How Can Museums Respectfully Engage with their Looted Objects?

On the left, tiles taken from South Asia. On the right is a tombstone of a Muslim grave from Andalus, Spain. Taken by Lina in Spring 2022.

When visiting the Met earlier this year, I was especially interested in the Islamic art exhibitions. As I wandered through, trailing from South Asia to Ottoman Anatolia to Damascus, I was on the one hand in awe of how the Met had such a wide variety of items from these places, but on the other hand, distraught and angered by the objects on display. There was a whole room from Damascus that you could peer into! Arches, doors, tiles—all on display, but from where were they taken? How did colonizers pick up a doorway and bring it to the museum? At one point, I came across tombstones on the wall. To take a tombstone from a grave and put it on display as if it’s a relic of conquest was horrific. How much better would the experience have been if there was a proper description of the tombstone, grounded in an analysis that wasn’t a Western-oriented display of loot and stolen objects? Or better yet, if it wasn’t there in the first place?

Centering Objects’ Erased Histories 

After that visit, I remember scrolling through TikTok and seeing someone I follow walk through the halls of the Victoria and Albert Museum explain the history of objects that were looted. I started thinking—how can museums incorporate objects’ erased histories while waiting for repatriation processes to take place? The following list is what resulted! As a note, I intend for this list to be a temporary solution for museums and cultural institutions—their main objective should always be repatriation (the process of returning stolen objects to their countries of origin).

  1. Ensure object labels aren’t framed by Western history or historical analysis.

    This one is simple. Museums should prioritize incorporating expertise from people who are not operating through a Western-centric or Euro-centric frame. Descriptions on object labels should explain what the object is, how it was acquired—and be explicit here, explaining if the object was stolen—and the process for repatriation for that object.
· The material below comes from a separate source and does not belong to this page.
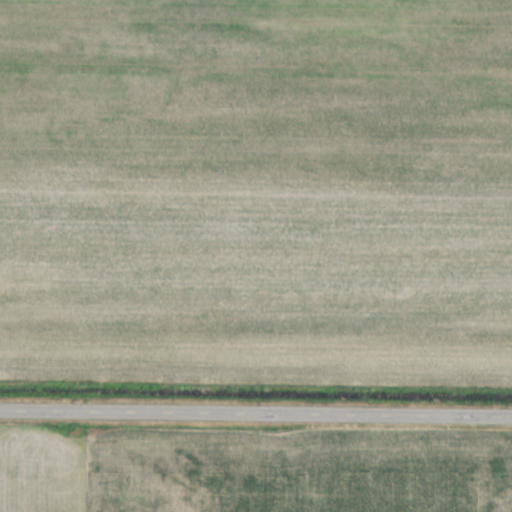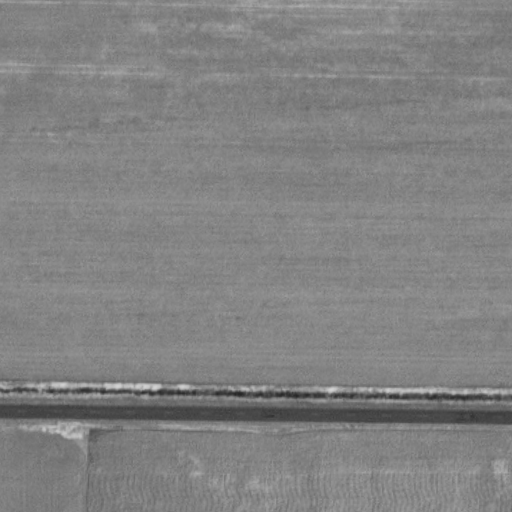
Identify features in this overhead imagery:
road: (256, 412)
The latter could be in terms of a timeline of repatriation, steps the museum is taking towards repatriation, or what the calls for repatriation look like.

  2. Create an app that visitors can use while navigating exhibitions to uncover alternate histories for stolen objects.

    This ask is inspired by Vice’s collaboration with Dentsu Webchutney, an Indian creative agency, which is an unfiltered history tour that offers insight into ten items at the British Museum. Artifacts featured in the tour include the Hoa Hakananai from Rapa Nui, Jamaica’s Birdman, China’s Summer Palace, Australia’s Gweagal Shield, India’s Amaravati Marbles, Iraq’s Ashurbanipal, Nigeria’s Benin Bronzes, and Ghana’s Akam Drum. There is a podcast attached to the effort that features experts from the countries the objects were taken from. 

    Museums should create an app inspired by Vice’s app that would allow patrons to view alternate histories–histories that aren’t framed by Western thought, histories that have been actively erased, or even histories that have been forgotten. The app could link objects scanned to articles, scholarly publications, and other material. An app would be helpful for museum exhibitions that are not easily changeable.

  3. Conduct more evaluations that focus on understanding visitors’ perspectives on looted objects.

    When doing research on repatriation of museum objects personally and professionally, I have realized that although there is much research, publications, and public pressure for repatriation, there is still not much formalized study or research on how visitors interact with objects that have violent histories, if those histories are made clear (although Kera Collective recently conducted an evaluation of an exhibition at the Penn Museum that directly explored the colonial provenance of the featured objects). I would love to see more of this in my future work as someone in the museum evaluation field.

Repatriation, or Grappling with Imperialism

The legacies of the most famous and prestigious museums and cultural institutions are weaved by a common thread—that of looted and stolen objects. Stolen objects form the frame of Western museums, telling a story of colonialism, violence, and imperialism, as relics from the colonized world stand in the theater of empire. In this New York Times article, they quote a German broadcaster at the Deutsche Welle, a news publication, who said that if repatriation was successful, it would “eventually empty museums and galleries in Western countries.” If museums and galleries are empty because they have rightfully returned looted objects, then they must simply grapple with it! Former colonies are still dealing with the repercussions of colonization, and Western countries should not be able to house objects as relics from their imperial past. 

Repatriation is an ongoing process that requires a willingness of institutions to grapple with pasts rooted in imperialism and take action to move beyond these violent pasts. Activists, academics, and average people of the colonized world have urged Western museums and cultural institutions to return stolen objects, from tombstones to diamonds to arches to statues to structures of deities (see this recent Last Week Tonight with John Oliver episode on the topic). Although repatriation can happen, such as the recent Smithsonian return of their Benin bronzes to Nigeria, it is a long and hard process.

Overall, museums have not an option, but an obligation to look into objects from the colonized world. Although repatriation can be arduous, the ideas I’ve shared in this post can showcase a willingness to join the conversation in a progressive way. I understand that this is a small list for now, and I hope to add more creative ideas about how museums can acknowledge the loot they house as I continue on my journey in museums.